When menin inhibitors are combined with a chemotherapy backbone like induction or Aza/Ven for newly diagnosed AML, the risk of differentiation syndrome (DS) is significantly lower than when they are used as monotherapy in the relapsed setting.
Similar to FLT3 inhibitors like midostaurin, which failed in the relapsed setting but succeeded upfront, menin inhibitors are expected to show dramatically better efficacy when combined with standard induction or HMA/Venetoclax in newly diagnosed patients.
Unlike typical targeted therapies that block a mutated receptor, menin inhibitors work by disrupting a master transcription complex. This forces leukemic cells to mature (differentiate) into terminal forms like neutrophils, after which they naturally die off.
The differentiation syndrome (DS) from menin inhibitors is often more severe and rapid than seen with other AML drugs. It can escalate into a "crisis" with DIC and heart failure, requiring an immediate drug pause, steroids, and potentially cytoreduction.
The activity of menin inhibitors is not strictly limited to patients with KMT2A or NPM1 mutations. Emerging data shows responses in patients with rare NUC98 rearrangements and those with a specific HOXA9 transcriptome signature, suggesting a wider potential use.

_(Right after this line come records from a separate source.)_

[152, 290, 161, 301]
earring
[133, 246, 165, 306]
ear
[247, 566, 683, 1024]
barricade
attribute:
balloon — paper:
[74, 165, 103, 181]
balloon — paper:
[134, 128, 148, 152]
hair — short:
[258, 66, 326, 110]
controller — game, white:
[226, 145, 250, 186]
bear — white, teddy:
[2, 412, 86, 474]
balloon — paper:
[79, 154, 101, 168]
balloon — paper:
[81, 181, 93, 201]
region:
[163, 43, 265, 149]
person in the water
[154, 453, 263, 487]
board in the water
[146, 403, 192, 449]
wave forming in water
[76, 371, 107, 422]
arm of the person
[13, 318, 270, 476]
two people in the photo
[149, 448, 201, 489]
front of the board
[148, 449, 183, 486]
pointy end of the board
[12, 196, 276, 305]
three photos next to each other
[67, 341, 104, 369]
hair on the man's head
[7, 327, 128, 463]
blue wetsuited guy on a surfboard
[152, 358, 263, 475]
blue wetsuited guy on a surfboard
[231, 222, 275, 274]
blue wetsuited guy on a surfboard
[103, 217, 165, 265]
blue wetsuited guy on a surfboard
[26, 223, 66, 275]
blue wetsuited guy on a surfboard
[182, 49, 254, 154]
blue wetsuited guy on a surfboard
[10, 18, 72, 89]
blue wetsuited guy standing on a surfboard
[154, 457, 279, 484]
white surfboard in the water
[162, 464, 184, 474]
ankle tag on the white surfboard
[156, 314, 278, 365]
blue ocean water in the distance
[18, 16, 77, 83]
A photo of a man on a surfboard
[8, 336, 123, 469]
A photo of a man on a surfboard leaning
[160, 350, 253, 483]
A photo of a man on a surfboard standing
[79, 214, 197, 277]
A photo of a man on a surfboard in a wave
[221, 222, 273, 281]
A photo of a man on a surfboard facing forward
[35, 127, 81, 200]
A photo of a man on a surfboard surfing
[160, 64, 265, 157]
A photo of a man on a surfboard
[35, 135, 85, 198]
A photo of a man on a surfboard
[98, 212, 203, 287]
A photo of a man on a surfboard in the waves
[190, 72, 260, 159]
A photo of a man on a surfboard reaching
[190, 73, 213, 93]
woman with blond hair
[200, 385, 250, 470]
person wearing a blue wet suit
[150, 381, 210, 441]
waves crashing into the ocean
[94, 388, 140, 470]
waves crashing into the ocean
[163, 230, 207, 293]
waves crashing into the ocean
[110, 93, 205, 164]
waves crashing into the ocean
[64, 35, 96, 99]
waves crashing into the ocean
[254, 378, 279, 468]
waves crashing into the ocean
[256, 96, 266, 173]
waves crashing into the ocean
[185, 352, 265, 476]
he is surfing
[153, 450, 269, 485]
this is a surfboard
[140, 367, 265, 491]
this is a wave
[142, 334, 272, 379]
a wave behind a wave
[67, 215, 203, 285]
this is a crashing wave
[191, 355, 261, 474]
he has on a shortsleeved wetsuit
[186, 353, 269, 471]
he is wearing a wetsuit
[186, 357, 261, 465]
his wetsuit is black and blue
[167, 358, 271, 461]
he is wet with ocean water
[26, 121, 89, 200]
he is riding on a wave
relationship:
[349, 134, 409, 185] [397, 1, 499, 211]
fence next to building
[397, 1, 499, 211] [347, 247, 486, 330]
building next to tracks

While MEN1 mutations cause resistance, they don't explain all treatment failures, especially with agents like Ziftomenib. Other mechanisms, including activation of RTK pathways (RAS, FLT3) and epigenetic bypass, are key drivers of acquired resistance.
The PARADIGM trial, showing Aza/Venetoclax is superior to intensive chemo for younger, fit patients, is not a universal finding. It explicitly excluded patients with favorable-risk cytogenetics and FLT3 mutations, meaning it applies mainly to a higher-risk subset.
Because menin inhibitors work by inducing cell differentiation rather than immediate cell death, clinicians must not expect rapid blast clearance. Complete remission may take two or more cycles to achieve, a significant departure from cytotoxic therapy timelines.